Sources: NFL, teams agree to raise debt limits
- Senior Writer for ESPN.com and ESPN The Magazine
- Joined ESPN The Magazine after graduating from the University of Missouri.
- Although he primarily covers the NFL, his assignments also have taken him to the Athens Olympics, the World Series, the NCAA tournament and the NHL and NBA playoffs.
NFL and club executives have agreed on a proposal to raise the debt limit for each team from $350 million to $500 million for the 2020 season, league and ownership sources told ESPN.
The agreement, reached during a conference call Monday, is a response to the financial uncertainties caused by the coronavirus pandemic, the sources said. Owners will vote on the proposal May 19. A league spokesman didn’t respond to a request for comment.
The increased debt limit has been discussed among league and team executives for weeks, as clubs push for access to extra money in case games must be played without fans this season. It could cost clubs tens of millions of dollars in local revenue if games are played in empty stadiums.
Patrick Rishe, who directs the sports business program at Washington University in St. Louis, conducted an analysis for ESPN that estimated the sudden vanishing of sports would erase at least $12 billion in revenue even before figuring any impact for the NFL and college football.
According to his estimates, the NFL would lose about $138 million in revenue from tickets and game-day fan spending for each week played without fans.

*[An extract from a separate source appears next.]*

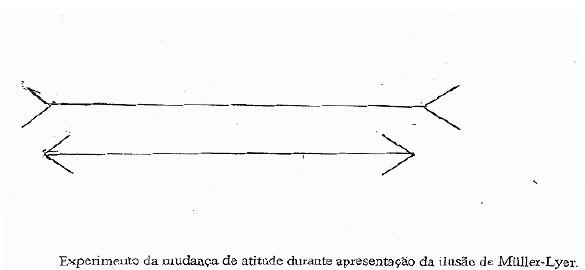
Figura 2. Estimula(cid:231)ªo no experimento de Benussi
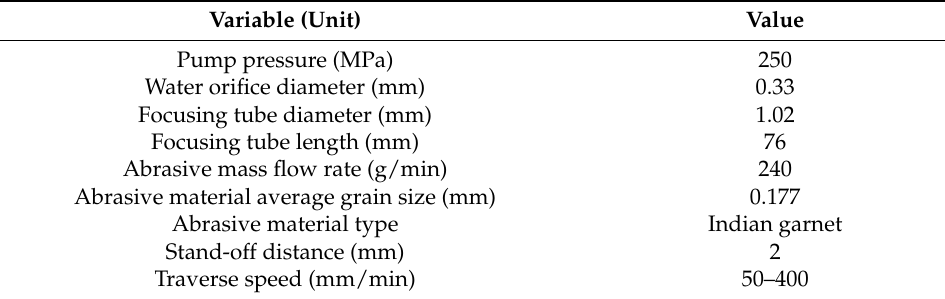
Table 1. Summary of factors and settings in experiments.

A full season without fans could cost the league nearly $2.3 billion, Rishe calculated.
It’s not unusual for the league to raise the debt limit for teams, but such a move is usually reserved for clubs that are building new stadiums.
Nobody knows what the 2020 season will look like. The league is planning to begin as scheduled, with the Kansas City Chiefs hosting the Houston Texans on Thursday, Sept. 10, but the league and teams are working on contingency plans in the event the start of the season is delayed.